# Text
** BEGIN **
Investment Outlook Q3 2021

Not much has changed over the past quarter. But a lot appears to have changed. What do we mean by this? Investing is made complex simply by the amount of information flowing around, and while it is often well intended, mostly it distracts, confuses and alarms investors, which isn’t always a productive outcome. There are too many vested interests, click-bait merchants and pseudo- science commentators to reliably draw strong conclusions from any individual source. This leaves us as allocators and investors in a vulnerable position: are we close enough to the detail to really make good decisions?
To illustrate this, below we have listed the ’hot investment themes’ in the market right now:
- The demise of Chinese tech with the socialist government stepping in to clip the wings of successful companies.
- The pending taper tantrum and how rising interest rates will destroy investor portfolios.
- Death of the 60/40 global standard for a balanced fund.
- The threat of rising inflation due to massive amounts of stimulus.
- The green wave of ESG investing.
- Evergrande default contagion into the Chinese economy.
What is interesting about this list is that they tend to have a few things in common. Mostly there is a negative perspective to start – even the go-green positivity coming from ESG investing is sourced from the depths of bad behaviour such as fossil fuels.
What is also interesting is that they are also macro-oriented in their content. None of the big themes rolling around the market today appear to be too close to where the money is actually made – being the individual companies themselves and the micro-level operations they are managing, innovating, and building towards every day.
These perspectives, between those who are close to the detail and those who are not, are structural. Unless you decide to take up a new role as a strategy consultant, line manager or stock analyst, chances are you won’t have enough objective information to weigh in on these micro level decisions, where the money is really made.
To improve your investing chances, it’s likely best to focus less on the hot investment themes, and rather assess where you can make good decisions. For us this starts with drawing a line on trying to second guess the funds we allocate to. It is tempting at times to think you know better, but experience tells us that while you can look clever for short periods of time, you tend to miss out on average. Find the good fund managers, combine them sensibly, and let them get on with it.
One of the key steps in combining funds sensibly is risk management. To us, risk management means assessing the qualitative aspects of funds, and what aggregate exposures client portfolios have, including the behavioural biases or business risks which these funds individually face.
To give this step a real-world scenario, below we show a ‘what-if’ assessment of how a change in global interest rates would impact certain types of equity funds. Note we are not forecasting interest rates, or guessing the theme, just simply testing the upside vs downside based on what we can observe today.
This what-if allows us to assess the relative risks alongside the opportunity depending on where the fund invests. Importantly, the investment opportunity – making money – is where our thinking starts. Risk management comes later.
The table below shows the impact on P/E ratios from a change in interest rates[1] across global and local equity markets.
** END **
# Dataset content
** BEGIN **
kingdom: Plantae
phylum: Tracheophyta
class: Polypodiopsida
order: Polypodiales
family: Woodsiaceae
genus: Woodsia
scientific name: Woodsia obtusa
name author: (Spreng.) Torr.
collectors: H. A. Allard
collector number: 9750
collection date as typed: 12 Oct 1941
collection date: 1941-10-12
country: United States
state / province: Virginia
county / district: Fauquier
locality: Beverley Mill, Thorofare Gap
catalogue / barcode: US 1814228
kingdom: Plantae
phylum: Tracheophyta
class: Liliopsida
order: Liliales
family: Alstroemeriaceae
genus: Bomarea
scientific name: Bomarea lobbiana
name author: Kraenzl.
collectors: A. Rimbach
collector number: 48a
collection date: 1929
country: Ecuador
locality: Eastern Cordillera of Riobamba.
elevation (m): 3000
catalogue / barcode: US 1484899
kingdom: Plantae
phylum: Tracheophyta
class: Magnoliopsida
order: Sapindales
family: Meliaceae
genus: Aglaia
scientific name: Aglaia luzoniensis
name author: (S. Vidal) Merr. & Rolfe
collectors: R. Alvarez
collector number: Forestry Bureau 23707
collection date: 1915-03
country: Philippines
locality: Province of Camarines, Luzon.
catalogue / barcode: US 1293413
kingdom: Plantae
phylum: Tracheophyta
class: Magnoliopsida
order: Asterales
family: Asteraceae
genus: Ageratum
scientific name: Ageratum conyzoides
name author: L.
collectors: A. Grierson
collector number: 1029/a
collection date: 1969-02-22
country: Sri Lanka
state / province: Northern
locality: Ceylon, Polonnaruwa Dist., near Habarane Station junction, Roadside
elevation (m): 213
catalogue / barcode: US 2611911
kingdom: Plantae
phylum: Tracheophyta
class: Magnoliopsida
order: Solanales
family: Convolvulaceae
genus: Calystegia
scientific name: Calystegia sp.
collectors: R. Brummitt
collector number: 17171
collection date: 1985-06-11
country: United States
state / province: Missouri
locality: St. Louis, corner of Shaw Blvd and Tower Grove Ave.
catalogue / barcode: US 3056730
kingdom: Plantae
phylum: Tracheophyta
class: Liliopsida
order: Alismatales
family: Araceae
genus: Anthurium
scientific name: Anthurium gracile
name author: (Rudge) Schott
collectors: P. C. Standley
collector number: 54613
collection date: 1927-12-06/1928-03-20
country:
** END **
# Your instructions
Copy the investment outlook from "- The pending" to "towards every day.", and swap "ESG" for "sustainable" wherever it appears.

# Written solution
- The pending taper tantrum and how rising interest rates will destroy investor portfolios.
- Death of the 60/40 global standard for a balanced fund.
- The threat of rising inflation due to massive amounts of stimulus.
- The green wave of sustainable investing.
- Evergrande default contagion into the Chinese economy.
What is interesting about this list is that they tend to have a few things in common. Mostly there is a negative perspective to start – even the go-green positivity coming from sustainable investing is sourced from the depths of bad behaviour such as fossil fuels.
What is also interesting is that they are also macro-oriented in their content. None of the big themes rolling around the market today appear to be too close to where the money is actually made – being the individual companies themselves and the micro-level operations they are managing, innovating, and building towards every day.